Martial pour l’état-civil, elle avait appris le jour même que son recours visant à lui permettre d’utiliser son prénom féminin était rejeté par la Chambre des affaires familiales, au motif qu’elle n’avait pas encore entamé de transformation irréversible. Le énième courrier qu’elle avait commencé à rédiger pour obtenir une prise en charge médicale afin d’entamer sa transformation (traitement hormonal et chirurgie) s’arrête, selon son avocat, au milieu d’une phrase. Incarcérée depuis 2006 et transférée à Caen en juillet 2011, Nathalie avait entrepris une procédure de changement d’identité sexuelle avant ce transfert, et s’était déclarée transsexuelle dès son arrivée à Caen. L’hôpital pénitentiaire de Fresnes et le CHU de Caen étant incompétents dans la prise en charge pluridisciplinaire de sa transsexualité, elle demandait régulièrement, en vain, une orientation vers une structure médicale spécialisée. Une carence récurrente d’orientation et de prise en charge des personnes transsexuelles incarcérées déjà déplorée par le Contrôleur général des lieux de privation de liberté dans un avis du 30 juin 2010: même informées, les personnes détenues n’ont, indique-t-il, «nullement accès à l’offre de soins existant hors des établissements pénitentiaires en la matière ».

Tout au long de sa détention, Nathalie s’est plainte du manque de respect de sa transsexualité, voire de véritables brimades. Fouilles à nu ayant pour seul but de constater qu’elle demeure anatomiquement un homme, interdiction de certains effets féminins ou de produits spécifiques… des refus et brimades qui entraînent régulièrement des incidents. Le 23 février 2012, elle est sanctionnée d’un avertissement pour avoir « déchiré [son] étiquette de porte […] en prétextant qu’elle portrait [son] prénom (Martial) et [qu’elle ne pouvait] le supporter ». Le 14 juin, il lui est reproché en commission de discipline de détenir un fer à défriser, qu’elle soutient pourtant avoir en sa possession depuis son arrivée de Fresnes. Elle est relaxée. Le 25 juin, alors qu’elle a l’accord de la direction et du responsable des ateliers de porter un maquillage léger en détention, les surveillants l’empêchent d’accéder maquillée au travail et la réintègrent de force dans sa cellule, lui occasionnant une journée d’arrêt de travail.
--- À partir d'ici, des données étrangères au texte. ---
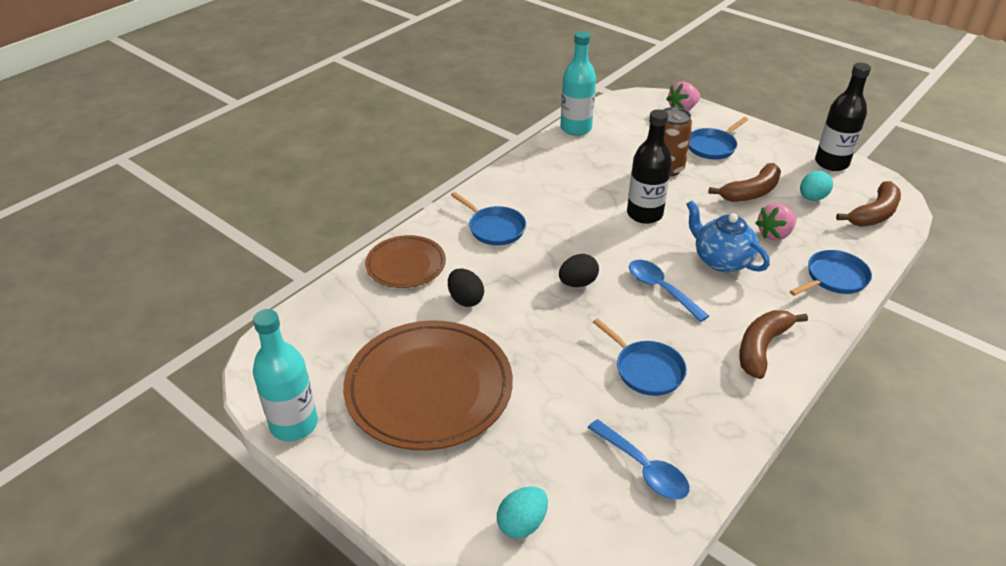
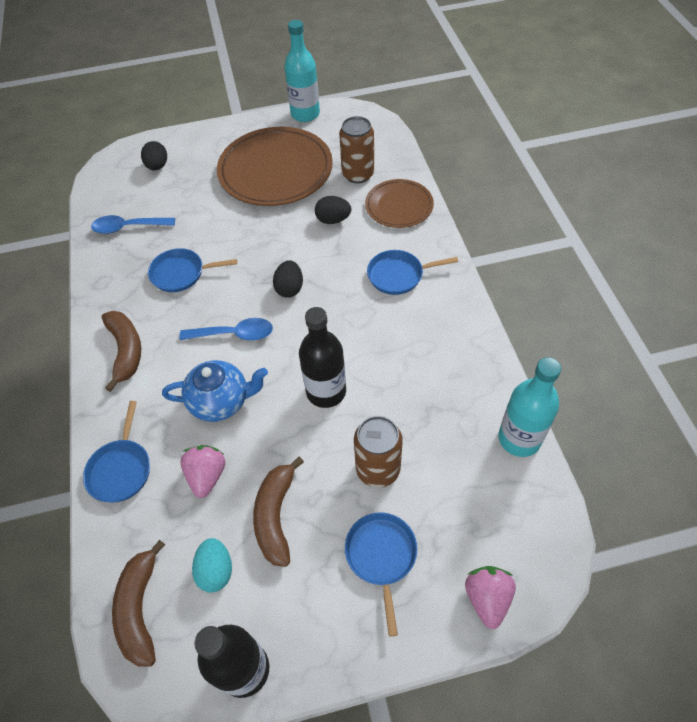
camera: 130 degrees right, 15 degrees up
turquoise egg [497,486,548,538] -> black egg [141,141,167,171]
none -> brown can [339,116,374,183]

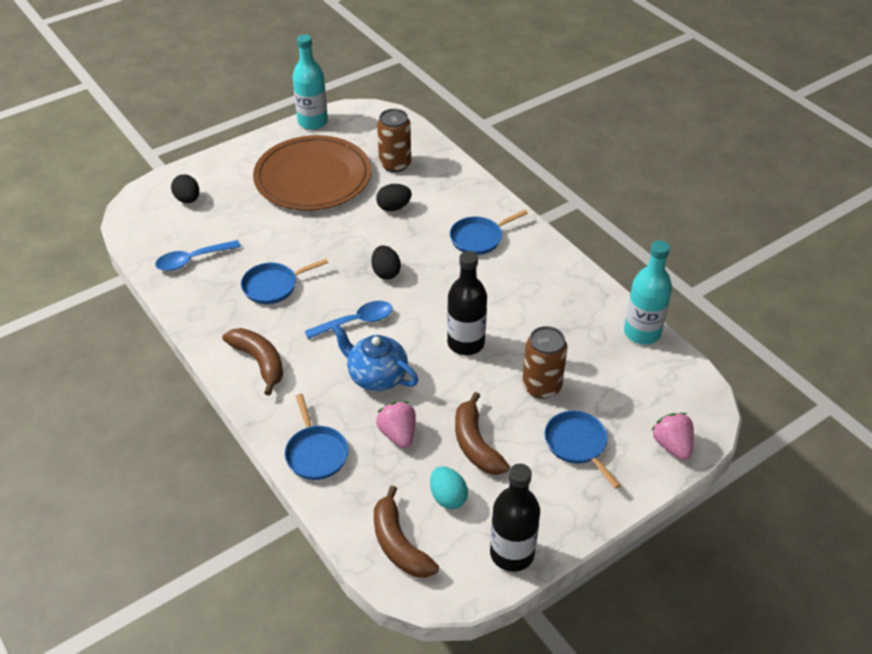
camera: 25 degrees left, 10 degrees down
blue teapot [162,360,268,422] -> blue teapot turned 120 degrees counterclockwise [332,324,418,391]
brown plate [365,179,434,228] -> none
En raison de la « gestion de [sa] féminisation », afin « d’assurer sa sécurité » – ce qu’elle conteste formellement – et du fait du trouble prétendument causé en détention par sa transsexualité, Nathalie est de surcroît soumise, à partir du 2 mai 2012, à un régime différencié proche de l’isolement, le « régime contrôlé contraint », qui limite ses relations en détention, réduit son accès au travail et la prive de toute activité socioculturelle. dans les observations portées sur le PV de décision d’affectation en régime contraint de la Commission pluridisciplinaire unique du 2 mai 2012, le chef d’établissement note : « Le placement en régime différencie doit vous permettre de réévaluer votre gestion de détention. Il nous permettra aussi de réétudier avec vous les particularités propres à un régime de détention ouvert, les attitudes, les comportements à éviter ainsi que les règles à respecter, le tout a n de vous permettre une meilleure préparation à la sortie qui, somme toute, s’avère proche. » Condamnée à une peine de 15 ans, Nathalie était libérable le 16 mars 2019.